I pick up the churn's lid and look inside. Not even close. I'd been cranking so long I thought my arm would fall off. Weaver had already cranked a gallon of strawberry, and Fran had done vanilla. The kitchen was busy enough with the hotel and all the cottages full, busier still in the hours since the body was recovered. Mrs. Morrison had informed us that the sheriff was coming all the way from Herkimer tomorrow. And the coroner. And there were bound to be men from the city papers, too. Cook was determined that the Glenmore not be found wanting. She'd baked enough bread and biscuits to feed every man, woman, and child in the county. Plus a dozen pies, six layer cakes, and two pans of rice pudding.
Weaver disappears into the cellar. As he does, I hear gunshots coming from the lake, three in a row.
Ada and Frannie draw near to me. "If he was still alive, someone would have found him by now," Fran says, voicing what we are all thinking. "Or he would have found his way back. Those gunshots carry."
"I looked in the register," Ada whispers. "Their last names weren't the same. They were traveling together, but I don't think they were married."
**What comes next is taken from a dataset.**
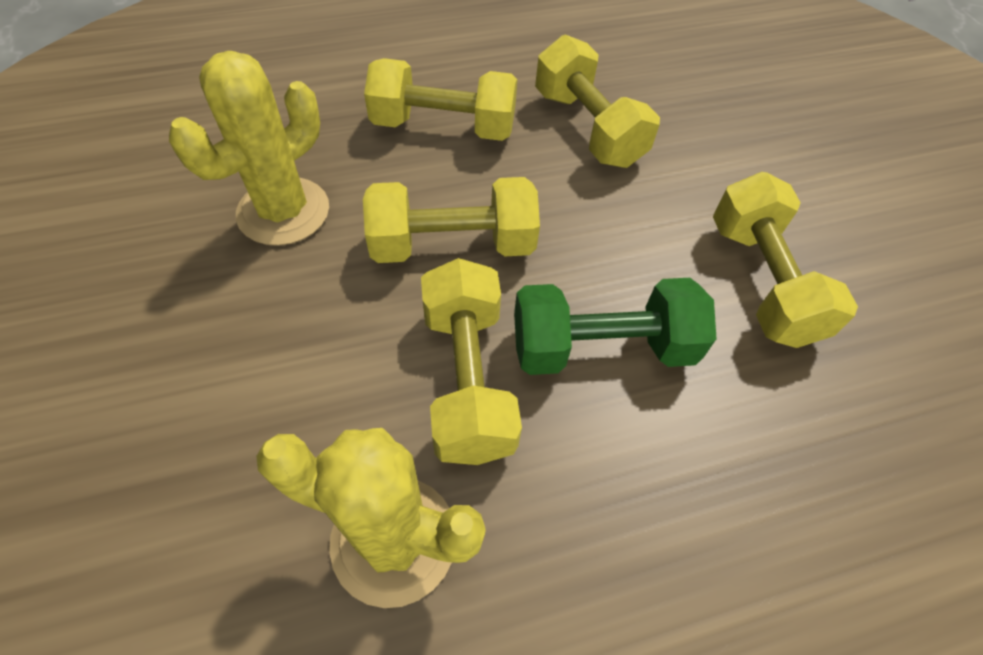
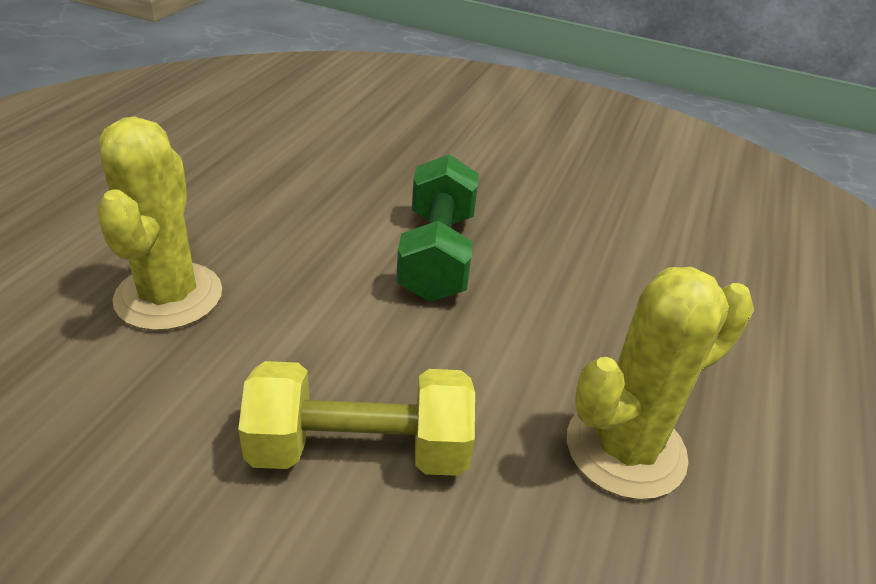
yellow dumbbell: 5 -> 1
"I bet they were eloping," I say. "I served them at dinnertime. I heard them talk about a chapel."
"Did you, Matt?" Ada asks.
"Yes, I did," I say, telling myself that fighting is talking. Sort of. "Maybe Grace Brown's father didn't like Carl Grahm," I add. "Maybe he didn't have any money. Or maybe she was promised to another but loved Carl Grahm. So they ran away to the North Woods to get married..."
"...and decided to take a romantic boat ride together first, to declare their love for each other on the lake...,"Ada adds wistfully.
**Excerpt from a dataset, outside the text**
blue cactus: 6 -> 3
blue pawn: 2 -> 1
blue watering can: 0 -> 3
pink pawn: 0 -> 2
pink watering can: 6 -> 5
"...and maybe he reached out over the water to pick some pond lilies for her...," Frannie says.
"...and the boat tipped and they fell out and he tried to save her, but he couldn't. She slipped from his grasp...," I say.
"Oh, it's so sad, Mattie! So sad and romantic!" Ada cries.
"...and then he drowned, too. He gave up struggling, because he didn't want to live when he saw that she was gone. And now they'll be together forever. Star-crossed lovers just like Romeo and Juliet," I say.
"Together forever...," Frannie echoes.
"...at the bottom of Big Moose Lake. Just as dead as two doornails," Cook says. She has ears on her like a jack-rabbit and is always listening when you don't think she is. "You let that be a lesson to you, Frances Hill," she adds. "Girls who sneak off with boys end badly. You hear me?"
Fran blinks. "Why, Mrs. Hennessey, I'm sure I don't know what you mean," she says. She is such a good actress, she should be onstage.
"And I'm sure you do. Where were you two nights ago? Round midnight?"
"Right here, of course. In bed asleep."